3. A method according to claim 2, wherein said three ingredients are mixed in an aqueous medium to form a cement from which the chamber is shaped, the cement is then made to set at a temperature of about 80.degree. C., and then the contents of the furnace are baked at a temperature of about 1200.degree. C.

4. A method according to claim 2 or 3, wherein the body of said chamber is made of several interchangeable components which are stacked on one another.

5. A method according to claim 1, wherein said chamber is made of concrete and its inner surface is coated with a layer of said refractory material.

6. A method according to claim 5, wherein said three ingredients are mixed in an aqueous medium, said layer is formed on the concrete, the cement is made to set at a temperature of about 80.degree. C. and then the contents of the furnace are baked at a temperature of about 1200.degree. C.

7. A method according to claim 5 or 6, wherein the body of said chamber is made in a single piece.

8. A method according to claim 1 or 2, wherein the proportions of the three ingredients are substantially: fire clay: 75%; cement: 20%; sodium salt: 5%.

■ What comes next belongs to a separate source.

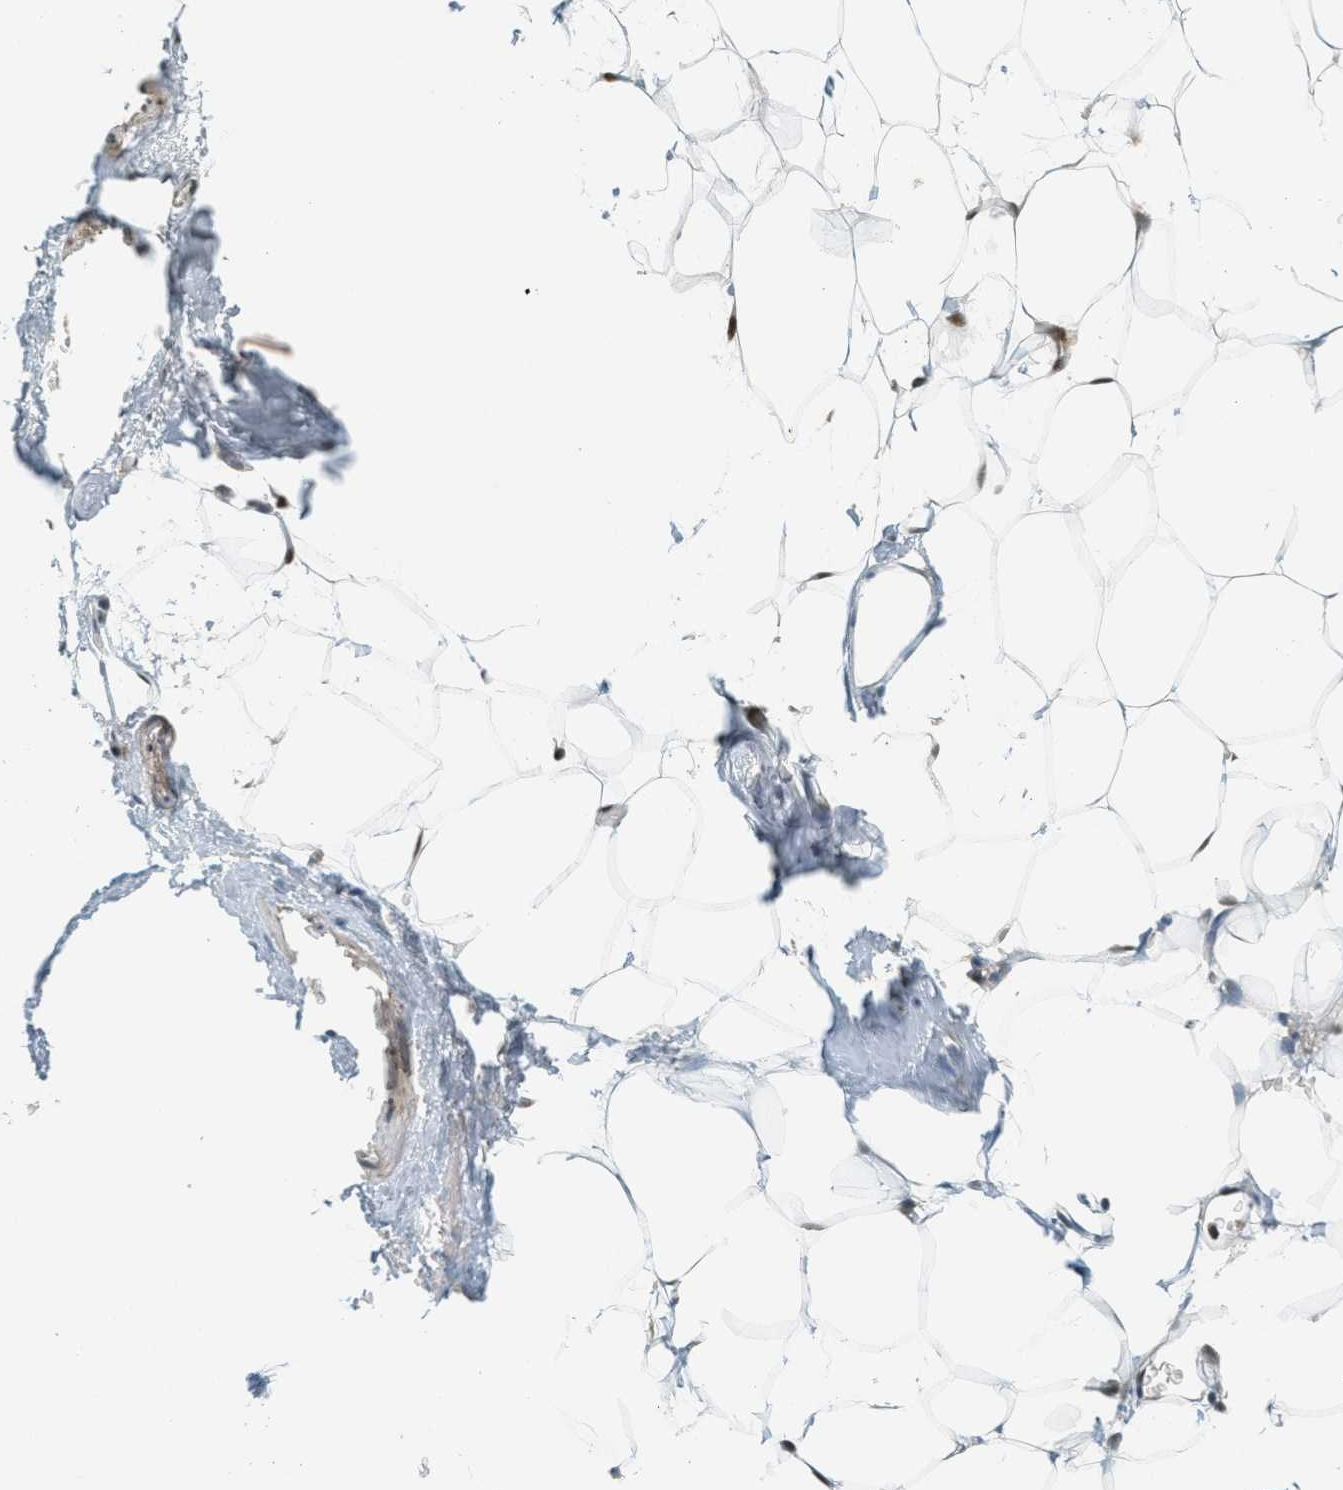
{"staining": {"intensity": "weak", "quantity": "25%-75%", "location": "cytoplasmic/membranous,nuclear"}, "tissue": "adipose tissue", "cell_type": "Adipocytes", "image_type": "normal", "snomed": [{"axis": "morphology", "description": "Normal tissue, NOS"}, {"axis": "topography", "description": "Breast"}, {"axis": "topography", "description": "Adipose tissue"}], "caption": "IHC histopathology image of unremarkable adipose tissue stained for a protein (brown), which demonstrates low levels of weak cytoplasmic/membranous,nuclear staining in about 25%-75% of adipocytes.", "gene": "FOXM1", "patient": {"sex": "female", "age": 25}}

9. A method according to claim 1 or 2, wherein said sintering chamber includes an upper plate and a lower plate which close the body of the chamber.

10. A method according to claim 1 or 2, wherein said parts are sintered by heating said chamber to a temperature which lies between 1600.degree. C. and 1700.degree. C. which is maintained for 30 minutes to 4 hours and by allowing the chamber to cool freely down to ambient temperature.

11. A method according to claim 1 or 2, wherein said ratio of Al.sub.2 O.sub.3 /Na.sub.2 O lies between 5 and 11.

12. A method according to claim 1 or 2, wherein in step B, the crucible is heated to a temperature lying between 1150.degree. and 1300.degree. C. which is maintained for 1 to 5 hours.

13. A method according to claim 1 or 2, wherein in step E, the parts are shaped by electrophoresis followed by an isostatic compression of the deposit thus obtained.